Is it possible to travel at warp speed




















Spacetime would therefore also be curved inside the bubble. To travelers in a spaceship right in the middle of the bubble, this phenomenon would be most obvious in the passage of time: their watches would go slower than in the rest of space because, according to the theory of relativity, time is affected by gravity. The slower passage of time on a spaceship might be something interstellar travelers appreciate.

Still, Bobrick and Martire describe other obstacles. So far, they argue, there is no known way to actually accelerate a warp bubble.

All previous ideas about the subject simply assume that the curvature of spacetime is already moving at high speed. A beam of light travels , kilometers per second. The speed of light is the maximum speed any particle may reach, and a particle can only do so if it has no mass. On closer inspection, however, this limit only applies within the four-dimensional spacetime comprising the universe. Outside of that, even greater speeds appear to be possible. That is because you would require matter capable of being ejected at speeds faster than light—but no known particles can travel that fast.

Furthermore, the bubble could not be controlled by occupants of the spaceship itself because they would lose contact with the outside world, owing to the extremely strong curvature of space around them. Lentz sees these objections as a problem, too, but he believes a solution can be found. Bobrick, meanwhile, points out that it is also possible to travel to distant stars at a third or half the speed of light, especially if time passes more slowly for the people in the warp bubble.

Just do not think about the fact that all your relatives left behind on Earth will probably have died of old age before you get back. There is still some debate about whether warp bubbles really can do without negative energy.

Recently, three theoreticians suggested that this claim was only true for observers moving next to the bubble. Plus, not everything that seems possible according to the theory of relativity actually exists—or is technologically feasible. That could be because laws of nature, as yet unknown, preclude such phenomena. Some researchers therefore caution against going overboard with the fantasies.
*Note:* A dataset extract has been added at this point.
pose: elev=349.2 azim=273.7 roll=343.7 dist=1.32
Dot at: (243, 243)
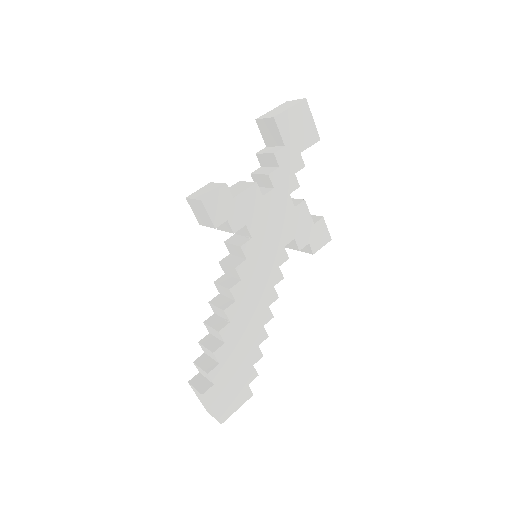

Space propulsion expert Martin Tajmar of the Technical University of Dresden, for example, sees no practical relevance for the current work on warp drives.
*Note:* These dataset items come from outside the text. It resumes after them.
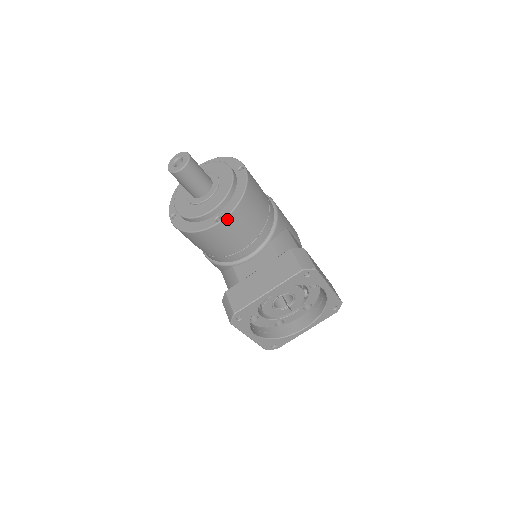
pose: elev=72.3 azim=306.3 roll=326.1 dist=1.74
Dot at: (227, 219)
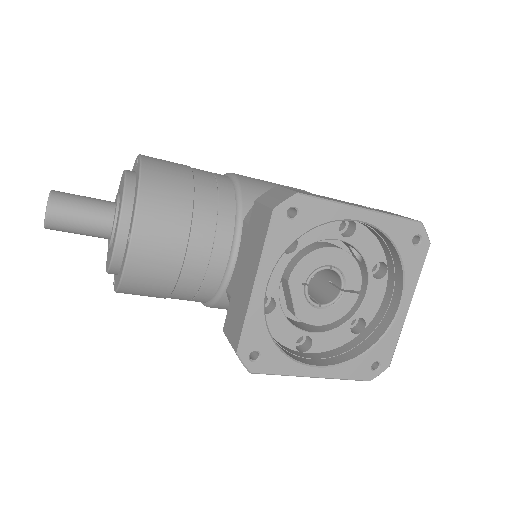
Dot at: (137, 228)
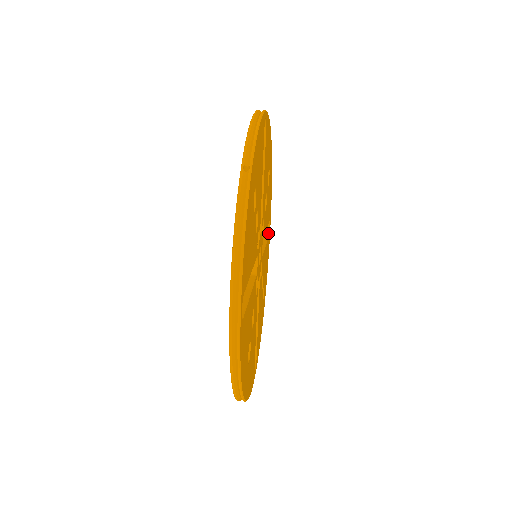
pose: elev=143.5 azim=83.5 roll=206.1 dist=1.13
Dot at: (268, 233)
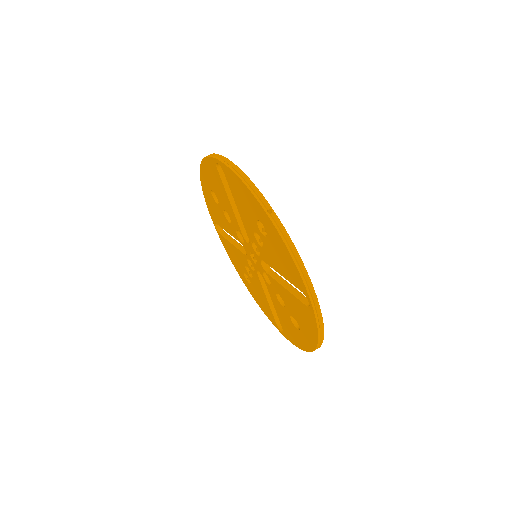
Dot at: (223, 231)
The huge masses involved simply exceed anything that can be tested on Earth, he says. Most veteran warp drive researchers would undoubtedly agree. They see their work less as preparation for real-world experiments and more as a way of exploring the limits of relativity. Lentz, on the other hand, is actively working toward a practical application of his idea. But in his spare time, he still thinks about how to accelerate a bend in spacetime to speeds faster than light and how to reduce the energy required to do so.

Lentz also advocates looking closely at the surroundings of neutron stars. It could be that these ultracompact stellar remnants eject bubbles like those that he describes in his paper. The ship was pushed swiftly to another distant destination. Physics has scoffed at the idea of a real warp drive because it suggests travel faster than light.

However, as the drive's name suggests, such an engine did not push the spacecraft faster than the speed of light; instead, it merely warped space-time in a way that allowed for using a shortcut. But, the new study has a workaround. According to researches from the independent research group Applied Physics based in New York, it is possible to ditch the fiction of negative energy and still make a warp drive, albeit one that is slower than in "Star Trek," ScienceAlert reports.

Lentz proposes that conventional energy sources could be capable of arranging the structure of space—time in the form of a soliton — a robust singular wave. Unlike objects within space—time, space—time itself can bend, expand or warp at any speed.

He adds that to be practical, this requirement would have to be reduced by about 30 orders of magnitude to be on par with the output of a modern nuclear fission reactor. Lentz is currently exploring existing energy-saving schemes to see if the energy required can be reduced to a practical level. Any warp drive would also need to overcome several other serious issues. Lentz describes his calculations in Classical and Quantum Gravity , where other recent research on the topic is outlined in an accepted manuscript from Advanced Propulsion Laboratory researchers Alexey Bobrick and Gianni Martire.

Though he recognizes these huge hurdles to building a warp drive, Lentz feels they are not insurmountable. Science fiction writers have solved this dilemma by inventing the warp drive, a gadget that magically propels ships across the vast expanses of the solar system faster than the speed of light.

Travelling faster than the speed of light continues to capture the imagination of many scientists, who believe bending the laws of physics may allow us to break the universal speed limit.

Several theories have been proposed, including the Alcubierre warp drive theory. Instead of trying to beat the speed of light, which is physically impossible, the Alcubierre warp drive would go around it by warping space-time itself, Star Trek style!

According to the theory, the travelling spaceship would sit within a warp bubble surrounded by a ring of negative mass. This would enable you to shrink space-time in front of the spaceship and stretch space-time behind it, enabling it to travel through space at ten times the speed of light.

While inside the bubble, the craft would remain within the universal speed limit and general relativity would remain intact. There is only one small issue - it would need enormous mass energy to make the warp drive work. To propel the spaceship at this speed you would need the mass equivalent of Jupiter, the planet!